Che significato ha allora, ricorrere ad un occhio che lo stesso Snyder per sua diretta ammissione, ha voluto definire come “realistico”, dal momento in cui decideva di utilizzare soprattutto le camere a mano, se non questo contrasto tra la prossimità, quasi macrofotografica, al dettaglio e l’annebbiamento percettivo di tutti i margini, ben presenti sin dalla prima sequenza della messa al mondo di Kal-El, come negazione dello stesso principio fondativo degli schermi IMAX, a partire dalla loro archeologia storica alla fine degli anni ’50 come Cinemiracle e Cinerama, ovvero quello legato all’illusione di poter contenere tutta la “realtà” dentro una cornice sempre più ampia, sempre più curva, sempre più chiusa in fondo, lasciando fuori, illusoriamente, ogni rischio che la visione potesse diventare periferica.
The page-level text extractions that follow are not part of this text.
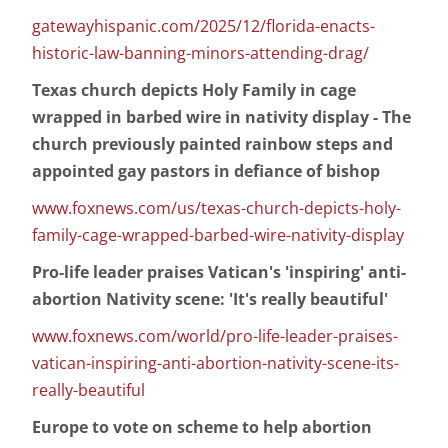
gatewayhispanic.com/2025/12/florida-enacts-
historic-law-banning-minors-attending-drag/
Texas church depicts Holy Family in cage
wrapped in barbed wire in nativity display - The
church previously painted rainbow steps and
appointed gay pastors in defiance of bishop
www.foxnews.com/us/texas-church-depicts-holy-
family-cage-wrapped-barbed-wire-nativity-display
Pro-life leader praises Vatican's 'inspiring' anti-
abortion Nativity scene: 'It's really beautiful'
www.foxnews.com/world/pro-life-leader-praises-
vatican-inspiring-anti-abortion-nativity-scene-its-
really-beautiful
Europe to vote on scheme to help abortion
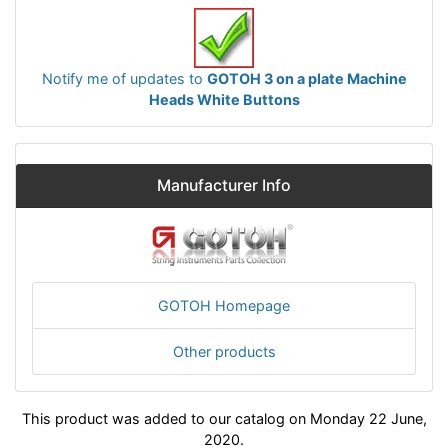
Notify me of updates to
GOTOH 3 on a plate Machine
Heads White Buttons
Manufacturer Info
GOTOH Homepage
Other products
This product was added to our catalog on Monday 22 June,
2020.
Nel cinema di Zack Snyder la curvatura è invece quella di un tempo-spazio che è irrimediabilmente oltre i limiti del frame perchè il regista Americano mette letteralmente a soq-quadro un modo di vedere che è diventato nostro soprattutto grazie all’offerta industriale, con una coerenza sorprendente, servendosi di un mezzo per rovesciarne gli obiettivi e le convenzioni percettive, sbarazzandosi presto sia degli obblighi legati al franchise DC Comics che al peso dell’ “intelligenza” Nolaniana. Da una parte L’uomo d’acciaio ha una prossimità intima (per Snyder, “realistica”) con il movimento incerto dei sentimenti familiari, avvicinando questa instabilità dell’immagine a quella dell’ultimo Malick; su un altro livello affida quasi un recinto Mélièsiano all’elaborazione di alcuni, splendidi, morphing CGI nella rappresentazione storica dell’universo che viene fatta due volte nel corso del film, in una reinvenzione delle origini della visione cinematografica che accomuna altri visionari del digitale come l’ultimo Raimi, o il Luhrmann del Grande Gatsby.
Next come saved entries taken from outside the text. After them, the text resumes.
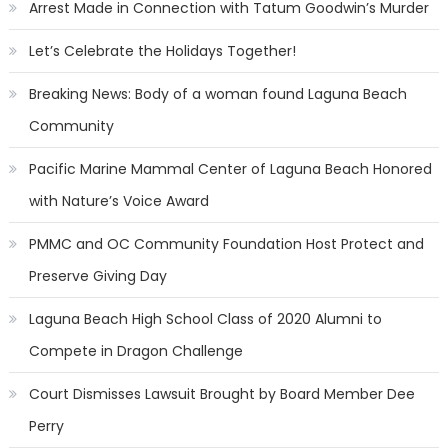
Arrest Made in Connection with Tatum Goodwin’s Murder
Let’s Celebrate the Holidays Together!
Breaking News: Body of a woman found Laguna Beach
Community
Pacific Marine Mammal Center of Laguna Beach Honored
with Nature’s Voice Award
PMMC and OC Community Foundation Host Protect and
Preserve Giving Day
Laguna Beach High School Class of 2020 Alumni to
Compete in Dragon Challenge
Court Dismisses Lawsuit Brought by Board Member Dee
Perry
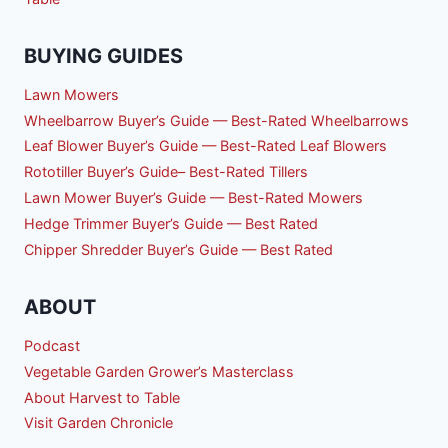
BUYING GUIDES
Lawn Mowers
Wheelbarrow Buyer’s Guide — Best-Rated Wheelbarrows
Leaf Blower Buyer’s Guide — Best-Rated Leaf Blowers
Rototiller Buyer’s Guide– Best-Rated Tillers
Lawn Mower Buyer’s Guide — Best-Rated Mowers
Hedge Trimmer Buyer’s Guide — Best Rated
Chipper Shredder Buyer’s Guide — Best Rated
ABOUT
Podcast
Vegetable Garden Grower’s Masterclass
About Harvest to Table
Visit Garden Chronicle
Ma su un piano più estensivo, il cinema espanso di Snyder diventa tale dal momento in cui comincia a mettere in relazione i corpi con la forma trasparente del movimento, in un modo cosi selvaggio e cosi disinteressato alla retorica del racconto da averci fatto pensare quasi agli esperimenti più ludici dei Chroma key televisivi anni ’80. Che non sembri irriverente, per noi non lo è affatto, ma quando ormai il movimento è già diventato inafferrabile per la finestra IMAX e per il nostro occhio, Kal-El (Henry Cavill) sta volando su un paesaggio urbano che si sfalda e a un certo punto lo vediamo comparire su una skyline rovesciata, in una forma sovrapposta, imperfetta e selvaggia che ci ha fatto pensare a La strada Brucia, un vecchio video degli anni ’80 realizzato per Alan Sorrenti, dove il cantante Napoletano, grazie alle possibilità giocose del Chroma, fluttua su un’immagine di Los Angeles senza senso e senza racconto. Ma c’è ovviamente di più, oltre a questa mancanza di gravità, gli snap zoom che Snyder sembra aver messo a frutto da tempo grazie anche ad un’applicazione più fisica di quelli intuiti per primo da Joss Whedon (Firefly), sono estensivi al punto da diventare una protesi visiva degli stessi corpi in un’accezione fisica del movimento che è parte delle loro facoltà ma anche un atto disperato dell’occhio di recintarlo rilevandone al contrario vuoti e punti ciechi; mentre un intero orizzonte si sfalda, lo sguardo si ferma per un attimo proprio in quel punto dove l’azione ormai è già altrove; non è semplicemente il motore delle motion graphics nella possibilità di scansionare l’immagine e di farla “traballare” in un effettino esteticamente bello e riconoscibile, ma questo dialogo tra più livelli di cui parlavamo prima, che fa de L’uomo d’acciaio un portentoso e drammatico tentativo di creare uno spazio dell’immagine libero e inafferrabile, come l’illusione di aver visto una meteora al posto di Superman.